Imagine if, say, Michelle Obama, or Rachel Maddow, or Nancy Pelosi became the target of similar invective. The outcry from the left would be deafening. Shouldn’t liberals exhibit the same sort of decorous treatment we demand for ourselves? Sexist comments like Letterman’s and Cimbalo’s also evoke a troublingly insular, clubhouse atmosphere in lieu of an inclusive political party. What's more, the gender-based stereotypes they conjure are as stale and ignorant as any voiced by the old Neanderthal right: Pretty women are de facto stupid, sexually promiscuous and low-class. Indeed, it's the latter slight that has been least remarked upon and is, perhaps, the most disturbing. “Slutty flight attendant” is not just a sexual put-down; it's a socioeconomic one.

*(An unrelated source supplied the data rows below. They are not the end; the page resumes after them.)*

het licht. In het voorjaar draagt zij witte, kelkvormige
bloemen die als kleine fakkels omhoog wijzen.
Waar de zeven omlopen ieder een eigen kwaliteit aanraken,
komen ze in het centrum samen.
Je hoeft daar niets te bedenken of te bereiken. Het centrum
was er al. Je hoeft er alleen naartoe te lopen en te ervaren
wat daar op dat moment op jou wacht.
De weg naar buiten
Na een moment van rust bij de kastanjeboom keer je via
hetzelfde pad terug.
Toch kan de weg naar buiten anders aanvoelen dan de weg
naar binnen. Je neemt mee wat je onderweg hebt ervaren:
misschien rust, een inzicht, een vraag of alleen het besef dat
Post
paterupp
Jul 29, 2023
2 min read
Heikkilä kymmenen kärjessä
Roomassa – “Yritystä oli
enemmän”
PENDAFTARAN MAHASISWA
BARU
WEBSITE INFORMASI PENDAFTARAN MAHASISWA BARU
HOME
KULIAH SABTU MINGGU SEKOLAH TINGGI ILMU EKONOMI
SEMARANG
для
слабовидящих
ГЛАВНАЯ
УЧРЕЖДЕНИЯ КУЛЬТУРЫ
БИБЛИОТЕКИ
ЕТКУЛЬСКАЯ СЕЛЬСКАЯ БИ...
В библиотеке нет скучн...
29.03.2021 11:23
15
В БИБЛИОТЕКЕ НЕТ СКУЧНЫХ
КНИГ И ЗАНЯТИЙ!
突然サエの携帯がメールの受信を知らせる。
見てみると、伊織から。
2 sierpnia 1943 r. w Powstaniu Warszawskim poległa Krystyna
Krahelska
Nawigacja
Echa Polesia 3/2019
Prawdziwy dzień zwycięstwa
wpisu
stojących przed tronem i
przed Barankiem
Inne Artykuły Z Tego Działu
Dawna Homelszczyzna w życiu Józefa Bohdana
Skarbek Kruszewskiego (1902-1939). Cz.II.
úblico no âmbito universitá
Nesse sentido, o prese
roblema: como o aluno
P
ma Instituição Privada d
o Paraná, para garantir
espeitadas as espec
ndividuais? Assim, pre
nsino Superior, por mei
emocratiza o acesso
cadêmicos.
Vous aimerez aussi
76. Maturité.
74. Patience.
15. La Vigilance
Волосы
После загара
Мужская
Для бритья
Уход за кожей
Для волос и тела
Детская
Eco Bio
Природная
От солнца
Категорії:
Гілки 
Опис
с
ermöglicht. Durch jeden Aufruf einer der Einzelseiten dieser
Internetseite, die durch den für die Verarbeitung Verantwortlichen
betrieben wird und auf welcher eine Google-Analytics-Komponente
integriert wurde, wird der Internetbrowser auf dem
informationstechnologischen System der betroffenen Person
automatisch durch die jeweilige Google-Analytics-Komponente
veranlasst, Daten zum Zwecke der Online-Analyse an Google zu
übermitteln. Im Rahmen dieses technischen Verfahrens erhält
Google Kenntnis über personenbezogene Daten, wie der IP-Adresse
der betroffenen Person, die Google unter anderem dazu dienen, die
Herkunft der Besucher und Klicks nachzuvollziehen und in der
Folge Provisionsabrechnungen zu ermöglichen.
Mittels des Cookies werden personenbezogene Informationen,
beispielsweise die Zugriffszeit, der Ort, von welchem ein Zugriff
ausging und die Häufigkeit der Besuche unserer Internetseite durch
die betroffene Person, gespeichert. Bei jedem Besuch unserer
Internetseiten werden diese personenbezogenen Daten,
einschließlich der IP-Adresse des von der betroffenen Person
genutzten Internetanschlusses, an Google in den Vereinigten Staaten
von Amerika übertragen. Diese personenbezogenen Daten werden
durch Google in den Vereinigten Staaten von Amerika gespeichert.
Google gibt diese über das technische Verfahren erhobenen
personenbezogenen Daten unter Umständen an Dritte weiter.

Likewise, when Cimbalo says, of right-wing blogger Pamela Geller, "Even a Silkwood shower won't get rid of the stench of Fascist divorcee and Elizabeth Arden's Red Door," the classist sentiment is unmistakable. It's a combination of gutter misogyny and snobbery, a return to a 1950s kind of insult. This is like saying a woman has a "reputation," that she's "that kind of girl," one from "the wrong side of the tracks." Cimbalo seems to be holding his nose not at the smell of some supposedly déclassé perfume but at the stench of working for a living, of being middle-class or having middle-class taste.